For those that don’t know what ‘ghosting’ is let us enlighten you from the description the urban dictionary gives us.

The act of suddenly ceasing all communication with someone the subject is dating, but no longer wishes to date. This is done in hopes that the ghostee will just “get the hint” and leave the subject alone, as opposed to the subject simply telling them he/she is no longer interested. Ghosting is not specific to a certain gender and is closely related to the subject’s maturity and communication skills. Many attempt to justify ghosting as a way to cease dating the ghostee without hurting their feelings, but it in fact proves the subject is thinking more of themselves, as ghosting often creates more confusion for the ghostee than if the subject kindly stated how he/she feels.

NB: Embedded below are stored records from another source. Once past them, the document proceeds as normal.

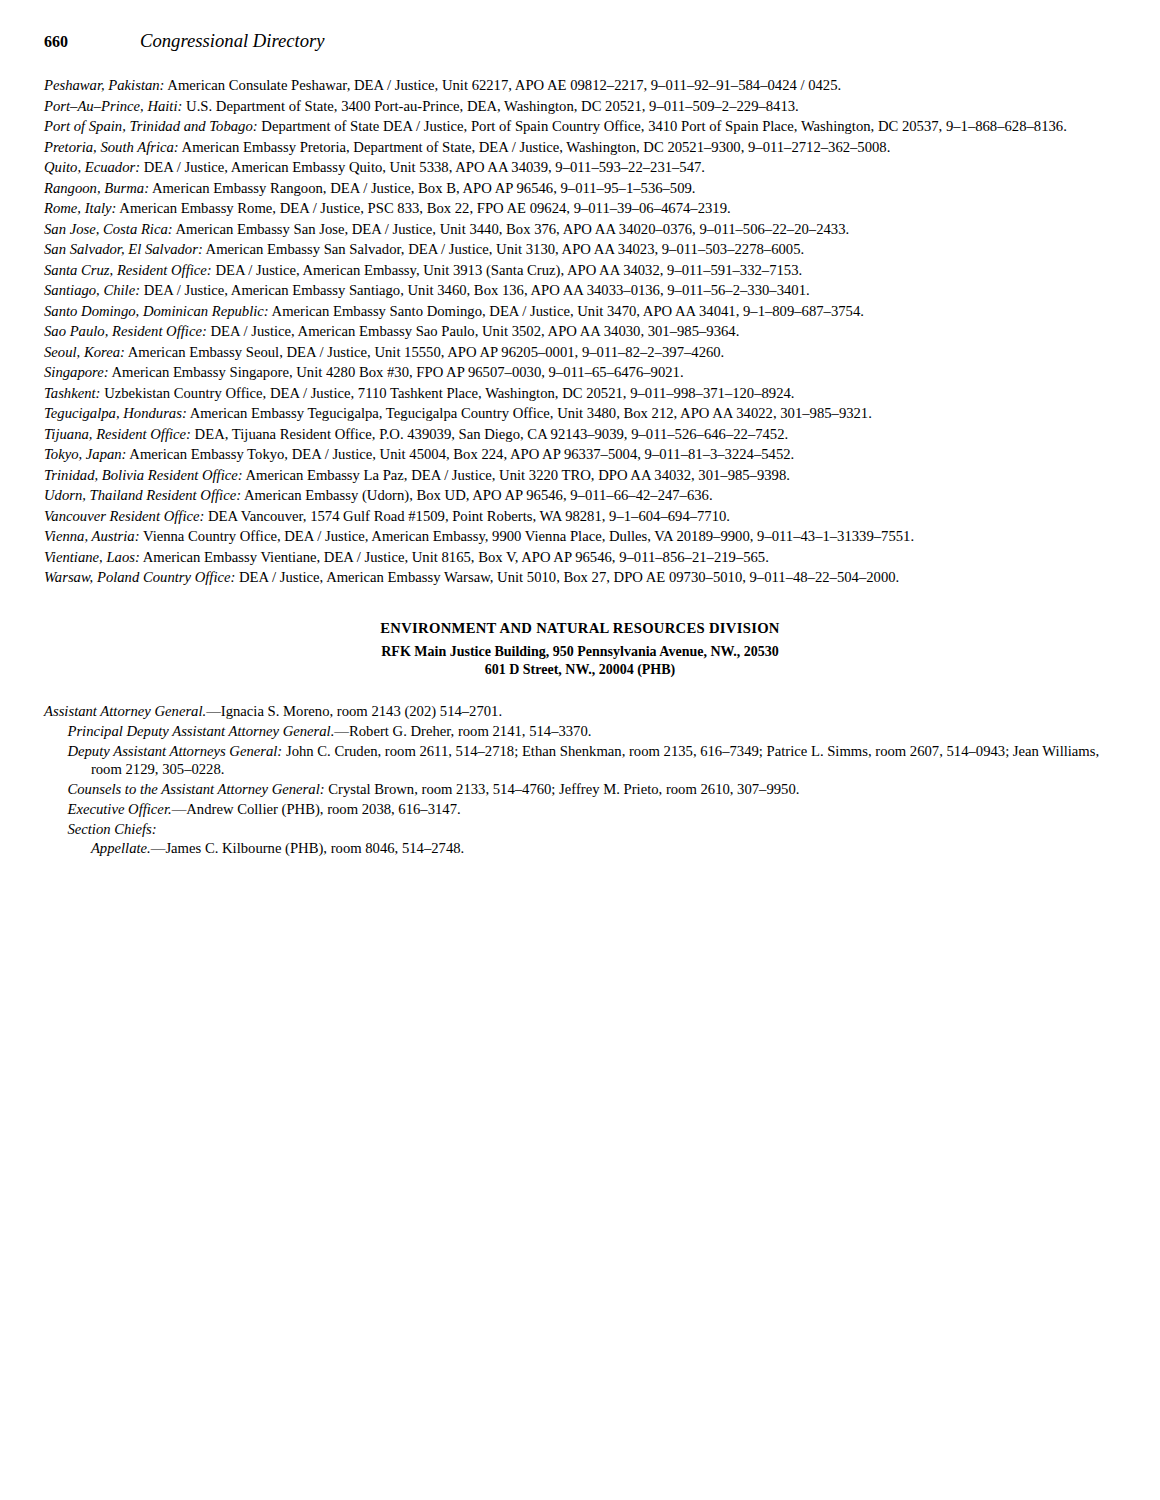660 Congressional Directory
Peshawar, Pakistan: American Consulate Peshawar, DEA / Justice, Unit 62217, APO AE 09812–2217, 9–011–92–91–584–0424 / 0425.
Port–Au–Prince, Haiti: U.S. Department of State, 3400 Port-au-Prince, DEA, Washington, DC 20521, 9–011–509–2–229–8413.
Port of Spain, Trinidad and Tobago: Department of State DEA / Justice, Port of Spain Country Office, 3410 Port of Spain Place, Washington, DC 20537, 9–1–868–628–8136.
Pretoria, South Africa: American Embassy Pretoria, Department of State, DEA / Justice, Washington, DC 20521–9300, 9–011–2712–362–5008.
Quito, Ecuador: DEA / Justice, American Embassy Quito, Unit 5338, APO AA 34039, 9–011–593–22–231–547.
Rangoon, Burma: American Embassy Rangoon, DEA / Justice, Box B, APO AP 96546, 9–011–95–1–536–509.
Rome, Italy: American Embassy Rome, DEA / Justice, PSC 833, Box 22, FPO AE 09624, 9–011–39–06–4674–2319.
San Jose, Costa Rica: American Embassy San Jose, DEA / Justice, Unit 3440, Box 376, APO AA 34020–0376, 9–011–506–22–20–2433.
San Salvador, El Salvador: American Embassy San Salvador, DEA / Justice, Unit 3130, APO AA 34023, 9–011–503–2278–6005.
Santa Cruz, Resident Office: DEA / Justice, American Embassy, Unit 3913 (Santa Cruz), APO AA 34032, 9–011–591–332–7153.
Santiago, Chile: DEA / Justice, American Embassy Santiago, Unit 3460, Box 136, APO AA 34033–0136, 9–011–56–2–330–3401.
Santo Domingo, Dominican Republic: American Embassy Santo Domingo, DEA / Justice, Unit 3470, APO AA 34041, 9–1–809–687–3754.
Sao Paulo, Resident Office: DEA / Justice, American Embassy Sao Paulo, Unit 3502, APO AA 34030, 301–985–9364.
Seoul, Korea: American Embassy Seoul, DEA / Justice, Unit 15550, APO AP 96205–0001, 9–011–82–2–397–4260.
Singapore: American Embassy Singapore, Unit 4280 Box #30, FPO AP 96507–0030, 9–011–65–6476–9021.
Tashkent: Uzbekistan Country Office, DEA / Justice, 7110 Tashkent Place, Washington, DC 20521, 9–011–998–371–120–8924.
Tegucigalpa, Honduras: American Embassy Tegucigalpa, Tegucigalpa Country Office, Unit 3480, Box 212, APO AA 34022, 301–985–9321.
Tijuana, Resident Office: DEA, Tijuana Resident Office, P.O. 439039, San Diego, CA 92143–9039, 9–011–526–646–22–7452.
Tokyo, Japan: American Embassy Tokyo, DEA / Justice, Unit 45004, Box 224, APO AP 96337–5004, 9–011–81–3–3224–5452.
Trinidad, Bolivia Resident Office: American Embassy La Paz, DEA / Justice, Unit 3220 TRO, DPO AA 34032, 301–985–9398.
Udorn, Thailand Resident Office: American Embassy (Udorn), Box UD, APO AP 96546, 9–011–66–42–247–636.
Vancouver Resident Office: DEA Vancouver, 1574 Gulf Road #1509, Point Roberts, WA 98281, 9–1–604–694–7710.
Vienna, Austria: Vienna Country Office, DEA / Justice, American Embassy, 9900 Vienna Place, Dulles, VA 20189–9900, 9–011–43–1–31339–7551.
Vientiane, Laos: American Embassy Vientiane, DEA / Justice, Unit 8165, Box V, APO AP 96546, 9–011–856–21–219–565.
Warsaw, Poland Country Office: DEA / Justice, American Embassy Warsaw, Unit 5010, Box 27, DPO AE 09730–5010, 9–011–48–22–504–2000.
ENVIRONMENT AND NATURAL RESOURCES DIVISION
RFK Main Justice Building, 950 Pennsylvania Avenue, NW., 20530
601 D Street, NW., 20004 (PHB)
Assistant Attorney General.—Ignacia S. Moreno, room 2143 (202) 514–2701.
Principal Deputy Assistant Attorney General.—Robert G. Dreher, room 2141, 514–3370.
Deputy Assistant Attorneys General: John C. Cruden, room 2611, 514–2718; Ethan Shenkman, room 2135, 616–7349; Patrice L. Simms, room 2607, 514–0943; Jean Williams, room 2129, 305–0228.
Counsels to the Assistant Attorney General: Crystal Brown, room 2133, 514–4760; Jeffrey M. Prieto, room 2610, 307–9950.
Executive Officer.—Andrew Collier (PHB), room 2038, 616–3147.
Section Chiefs:
Appellate.—James C. Kilbourne (PHB), room 8046, 514–2748.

Going for interviews is almost like dating someone new for the first time and on this particular topic, we think ghosting can be interchangable. On getting said interview, you’re rather chuffed: ‘theywant-me’. Then leading up to the first interview you have to make the natural preparations. One of those is being suitably dressed and looking like you’ve made the effort, whilst at the same time not going overboard- you don’t want to scare them off. With your game face ready and your questions practised, it is time to allow the courting to begin. You head to theirs (erm forward) and you allow the first interview to commence. Everyone is on their best behaviour.


  • Tell us about yourself.
  • Let us tell you about ourselves.
  • We’ve got some questions to ask you.
  • Have you got any to ask us?
  • Why do you think we should choose you over someone else?


In a nutshell that is interview one. On leaving you weigh up how it went in your head. They seemed to be making all the right signals, they seemed to like me…but I can’t be sure. I guess I’ll just have to wait to get an email or a phone call from our go-between (aka the recruiter). A few days pass, you start to get a bit nervous ‘will they, won’t they?’…until they give you the green light!

With interview two, as you would in date number two, there is an air of confidence that you didn’t have walking into interview one. There is a familiarity between yourself and the staff in the building that wasn’t there before. You ask how the interviewer’s weekend in France was, because they happened to mention their weekend plans the last time you were there. They are pleasantly surprised that you remembered and they are lapping it up- yup, you’re in there! But let’s not get too comfortable, as you would with date two, you’ve almost got to bring a sharper game. Have new questions to ask, have new offerings to give- show off your personality a bit more. The interview finishes. You exhale as you leave the building and start to second guess how you came across. Was I too pally? Did I answer their questions as well as I did the first time? Was the first time better? You’re full of self-doubt. However, you weigh it up as the day continues. Actually, he/she did say you were very like (insert name of said company). You don’t say that to someone who won’t be getting the job. Have faith you think. They will call, they said they’d be in touch latest, that Friday.


A week passes. You’ve heard nada. You consult friends and family who tell you enough time has passed for you to send the follow up email.

Dear XXX

It was great to meet with you again last week. I just wanted to drop a message to enquire…….

And so on.

Still nothing. You start to panic slightly as you run over and over again where it may have gone wrong. Your friends reason that no news isn’t bad news. After ten days, you make the call directly and ask to speak to whoever the head honcho was in charge of your interview. Reception ask who is speaking. You dutifully tell them who it is and they put you on hold before telling you, head honcho is in a meeting. Head Honcho proceeds to be in a meeting all day long and for the next day also. You grow suspicious. Am I being given the slip? Is it possible to be ghosted by the company I am actually interviewing with? After nothing for a further week you’re filled with both anger and distain, that you wasted your time and energy into preparing for a company that didn’t have the common curtesy to let you tell you ‘Thank you but no thank you’.


It’s infuriating, I’ll give you that and above all its rude. If it happens to you, let me tell you now it’s not a reflection of yourself, but a poor reflection of themselves. It really is unacceptable no matter how many candidates they have on the go interviewing for the same role you’ve applied for. You don’t want to work for an employer that doesn’t have the decency to kindly tell another human being that it’s a ‘no from us I’m afraid’. You’ll find another employer, one that actually gets in contact when they say will and you’ll probably find that your working life is a far happier one as a result.